Sadly, in the "right" hands (or after the "right" catastrophy), nothing is too small for the title. Or it can be just made up, like "they're throwing babies out of incubators". And just as sadly, this goes both ways, "the west" also served as an excuse for decades of atrocities in China and Russia.
"It is also possible that the Chinese were after other types of data, analysts said. For instance, the U.S. Postal Service, at the request of law enforcement officials, takes pictures of all addressing information from envelopes and parcels. [1]"
"For one thing, the Chinese may be assuming that the postal service is more like theirs — a state-owned entity that has vast amounts of data on its citizens, said James A. Lewis, a cyber-policy expert at the Center for Strategic and International Studies."
State-owned? That is true. "has vast amount of data on its citizens"? Please do some homework before speaking.
As a side note, I really hate article titles that use this kind of wildly inaccurate accusation. The nation of China did not breach the U.S. Postal Service, a Chinese government team did. Still inaccurate and vague, but there's a world of difference between the United States launching a drone strike and the CIA, an agent of the US, launching a drone strike.
Edit: I've read more than enough articles where the agent or actor is NOT a member of the government, yet still referred to as "China" or "America". However, even in situations where it is a member of the government or of a company, I still think the connotations conveyed by imprecisely labeling the actors totally throw off expectations and perceptions.
I am not sure if I agree with your rationale. An agent of a government acts on behalf of his or her government. According to your reasoning, a nation cannot breach a system or wage war because it is an agent that does the hacking or a soldier that does the firing.
Nevertheless, I liked this excerpt by the NSA's general counsel:
> Still, “it’s perfectly appropriate for us to do everything we can to embarrass and punish the Chinese if they’re in our systems, whether or not we’re in theirs,” said former National Security Agency general counsel Stewart A. Baker. “It’s the case that the U.S. and Russia and other countries are much more cautious about getting caught because they think there are going to be consequences. It’s only the Chinese that think there are no consequences to getting caught.”
The actors are members of a larger system, the government, and act on its behalf and in most cases with its explicit approval and support. They're all parts of the same entity and by trying to distance the actor from the system would be to remove some level of responsibility that all parties share in.
Also, I don't think there's a world of difference between saying the CIA launched a drone strike and America launching a drone strike. I know the general public would like to believe they are not personally responsible for what our country does but as citizens, we collectively share in what we as a whole have decided to do or what those we've put in charge have decided to do.
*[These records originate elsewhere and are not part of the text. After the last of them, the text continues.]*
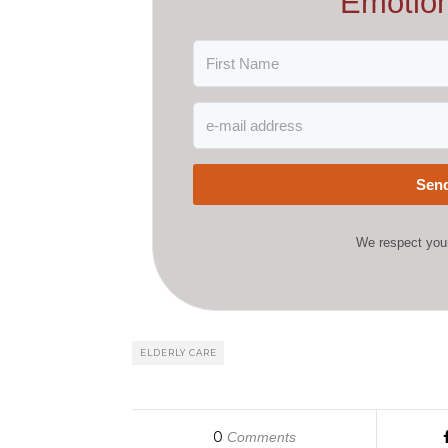
Emotion
Send
We respect your
ELDERLY CARE
0
Comments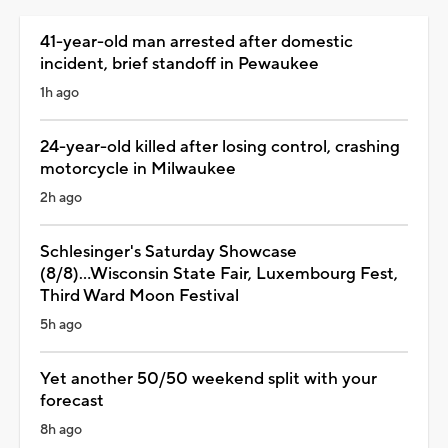
41-year-old man arrested after domestic
incident, brief standoff in Pewaukee
1h ago
24-year-old killed after losing control, crashing
motorcycle in Milwaukee
2h ago
Schlesinger's Saturday Showcase
(8/8)...Wisconsin State Fair, Luxembourg Fest,
Third Ward Moon Festival
5h ago
Yet another 50/50 weekend split with your
forecast
8h ago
Functionally, what's the difference? Supposedly a Chinese government team would be acting on behalf of the nation of China and at their orders. I don't think anyone would interpret that as saying that every single Chinese citizen was involved.
Stewart Baker making himself look foolish again! Last time he popped up on HN:
https://news.ycombinator.com/item?id=8559454
I really wonder how someone can come out with stuff like this. I doubt the PRC feels one iota of embarrassment for even one split second, and if senior US officials really bring up Chinese state sponsored hacking "every time they meet with their counterparts in Beijing" then the US Government is living up to its reputation as plumbing the depths of hypocrisy. They embarrass only themselves.